##### Given text #####

Proposals for a full demolition of Newcombe House and a replacement 18-storey tower for Brockton and U&I were rejected in 2016 and then dismissed at appeal the following year due to the loss of social rented homes.

The practice behind those plans, Urban Sense Architecture, then rejigged the scheme to add affordable housing in mostly identical buildings to the previous proposals.

This was rejected again by the council and although eventually approved in 2020 by the mayor of London following a call-in, the consent was never implemented and lapsed in 2023. 

The site was taken over by Beltane Asset Management, which appointed Squire & Partners to refurbish and extend the existing building instead of demolish it.

These plans, submitted last summer, were then redesigned to add second staircases following Michael Gove’s surprise announcement in July to lower the threshold for second means of escape in residential buildings to 18m.

Kensington & Chelsea’s planning officers had recommended the application for approval ahead of the council’s planning committee meeting last week despite admitting certain “shortcomings” with Squire & Partners’ design.

##### Stored data #####

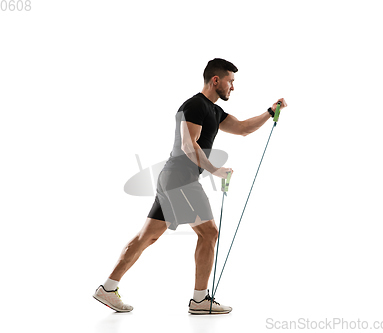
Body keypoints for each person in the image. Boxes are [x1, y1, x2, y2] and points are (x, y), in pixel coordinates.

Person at [93, 58, 287, 314]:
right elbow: (188, 145)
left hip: (174, 179)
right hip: (180, 178)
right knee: (209, 233)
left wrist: (268, 112)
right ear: (215, 80)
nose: (233, 88)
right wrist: (215, 170)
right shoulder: (195, 105)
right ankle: (200, 300)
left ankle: (107, 288)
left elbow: (242, 129)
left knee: (146, 237)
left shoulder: (215, 111)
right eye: (230, 81)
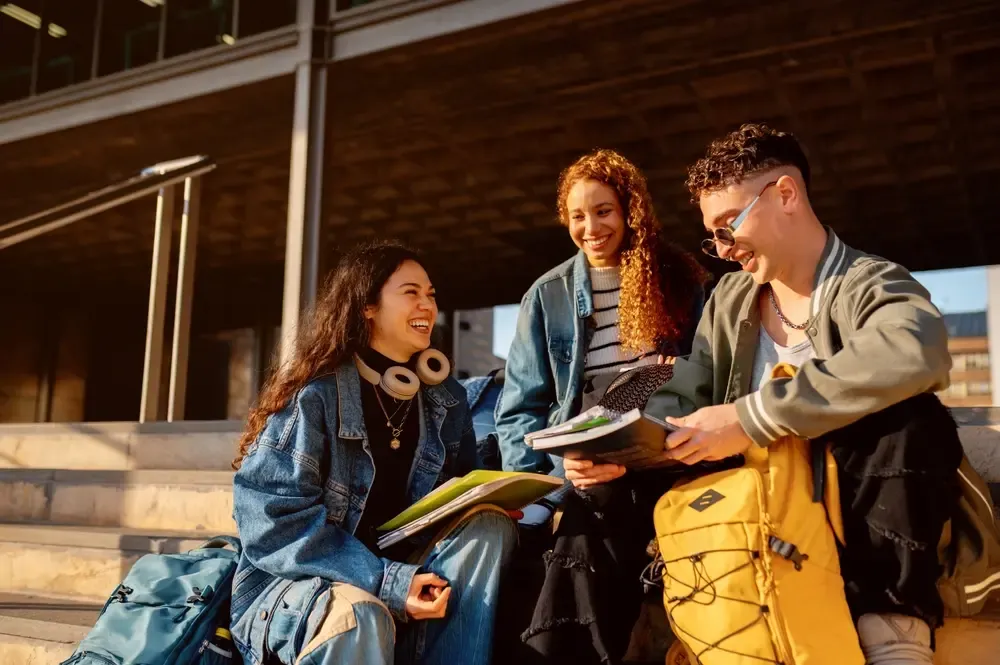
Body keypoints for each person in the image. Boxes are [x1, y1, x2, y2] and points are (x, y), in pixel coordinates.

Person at [600, 122, 996, 663]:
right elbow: (685, 399)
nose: (721, 248)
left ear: (785, 194)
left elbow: (914, 350)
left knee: (908, 417)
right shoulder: (731, 297)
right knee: (592, 498)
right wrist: (618, 447)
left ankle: (896, 638)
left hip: (846, 508)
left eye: (727, 225)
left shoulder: (869, 281)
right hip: (747, 504)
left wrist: (752, 416)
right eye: (711, 234)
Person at [230, 241, 517, 665]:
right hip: (307, 582)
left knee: (488, 526)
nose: (427, 305)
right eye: (410, 292)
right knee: (364, 614)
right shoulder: (316, 398)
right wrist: (386, 581)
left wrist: (491, 501)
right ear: (367, 306)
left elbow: (459, 491)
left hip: (405, 575)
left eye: (431, 294)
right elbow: (269, 525)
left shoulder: (447, 400)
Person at [495, 149, 709, 664]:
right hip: (585, 468)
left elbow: (712, 380)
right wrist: (557, 469)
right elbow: (518, 413)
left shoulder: (680, 280)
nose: (590, 227)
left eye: (604, 211)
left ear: (630, 210)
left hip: (668, 454)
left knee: (602, 521)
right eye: (577, 216)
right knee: (589, 518)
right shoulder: (547, 297)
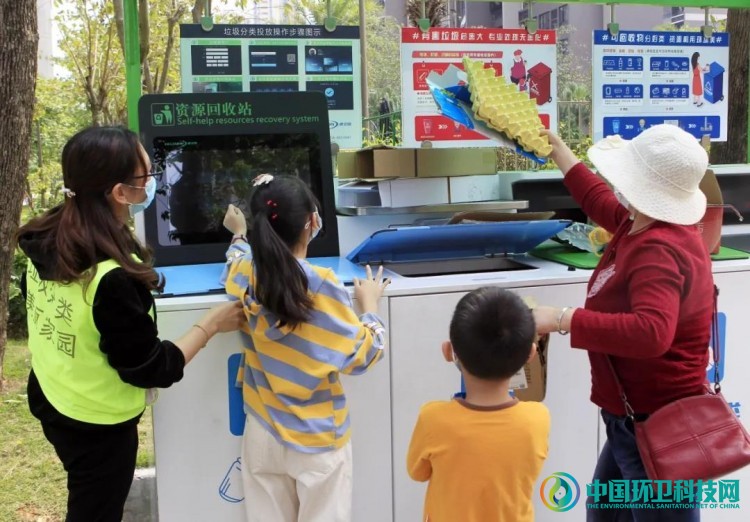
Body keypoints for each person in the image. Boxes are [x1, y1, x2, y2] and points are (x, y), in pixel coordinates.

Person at [15, 126, 245, 522]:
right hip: (96, 425)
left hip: (52, 395)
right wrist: (209, 325)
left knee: (85, 492)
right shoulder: (113, 279)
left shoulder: (46, 236)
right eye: (145, 177)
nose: (153, 182)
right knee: (94, 509)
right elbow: (152, 367)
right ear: (120, 193)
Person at [533, 124, 713, 521]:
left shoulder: (657, 248)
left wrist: (563, 319)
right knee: (605, 511)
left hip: (655, 423)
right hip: (631, 420)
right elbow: (601, 203)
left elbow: (652, 333)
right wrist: (560, 152)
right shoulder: (645, 224)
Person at [221, 174, 389, 522]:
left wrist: (238, 235)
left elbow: (234, 264)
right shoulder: (322, 286)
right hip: (317, 440)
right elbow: (365, 354)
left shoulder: (247, 274)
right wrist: (370, 308)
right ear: (312, 222)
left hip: (262, 434)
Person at [406, 286, 551, 522]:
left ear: (449, 351)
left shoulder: (433, 418)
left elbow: (417, 472)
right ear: (531, 354)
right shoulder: (538, 418)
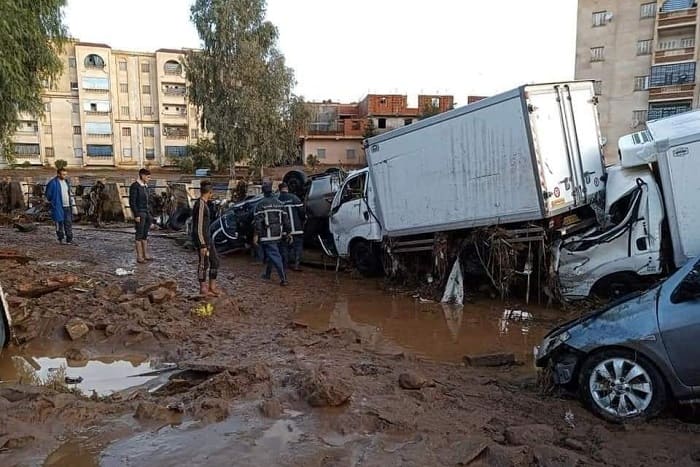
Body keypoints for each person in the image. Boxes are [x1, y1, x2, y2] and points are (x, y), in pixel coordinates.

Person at [253, 178, 291, 286]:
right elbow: (286, 220)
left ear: (263, 191)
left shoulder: (260, 205)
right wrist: (288, 232)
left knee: (274, 255)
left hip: (267, 235)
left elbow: (257, 222)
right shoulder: (280, 203)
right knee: (272, 253)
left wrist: (256, 235)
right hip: (277, 234)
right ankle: (268, 274)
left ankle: (283, 279)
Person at [192, 181, 220, 296]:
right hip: (203, 239)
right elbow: (198, 227)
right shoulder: (201, 205)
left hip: (207, 238)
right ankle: (203, 288)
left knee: (215, 261)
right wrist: (202, 244)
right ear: (209, 192)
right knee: (204, 264)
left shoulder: (205, 204)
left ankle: (212, 286)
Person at [278, 182, 305, 271]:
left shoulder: (277, 200)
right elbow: (302, 212)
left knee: (285, 247)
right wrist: (302, 221)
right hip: (297, 229)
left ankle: (285, 265)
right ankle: (297, 265)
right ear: (287, 188)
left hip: (284, 230)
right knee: (298, 247)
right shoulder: (294, 198)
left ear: (279, 189)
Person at [129, 168, 153, 263]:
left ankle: (145, 254)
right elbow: (132, 202)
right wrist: (136, 214)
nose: (149, 178)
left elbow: (148, 201)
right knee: (139, 234)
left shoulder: (145, 186)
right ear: (142, 176)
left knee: (145, 234)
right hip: (140, 212)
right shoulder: (135, 186)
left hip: (146, 212)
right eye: (148, 177)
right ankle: (139, 256)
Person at [45, 168, 75, 245]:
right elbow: (48, 194)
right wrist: (53, 202)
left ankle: (69, 239)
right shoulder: (53, 183)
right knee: (59, 223)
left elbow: (69, 193)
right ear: (58, 174)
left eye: (66, 174)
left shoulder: (66, 182)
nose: (65, 176)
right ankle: (60, 239)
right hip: (58, 206)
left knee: (68, 223)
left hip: (67, 206)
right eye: (63, 174)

#####

Tasks to complete
1) Answer these from the Newcombe House text:
(a) In what year did the consent approved by the mayor of London lapse?
(b) Which practice did Beltane Asset Management appoint for the site?
(c) To what height was the threshold for second means of escape in residential buildings to be lowered?
2) Update the Newcombe House text between "This was rejected" and "of demolish it.", inclusive, giving that part again with "the mayor of London" changed to "the Secretary of State".

Written responses
1)
(a) 2023
(b) Squire & Partners
(c) 18m

2)
This was rejected again by the council and although eventually approved in 2020 by the Secretary of State following a call-in, the consent was never implemented and lapsed in 2023. 

The site was taken over by Beltane Asset Management, which appointed Squire & Partners to refurbish and extend the existing building instead of demolish it.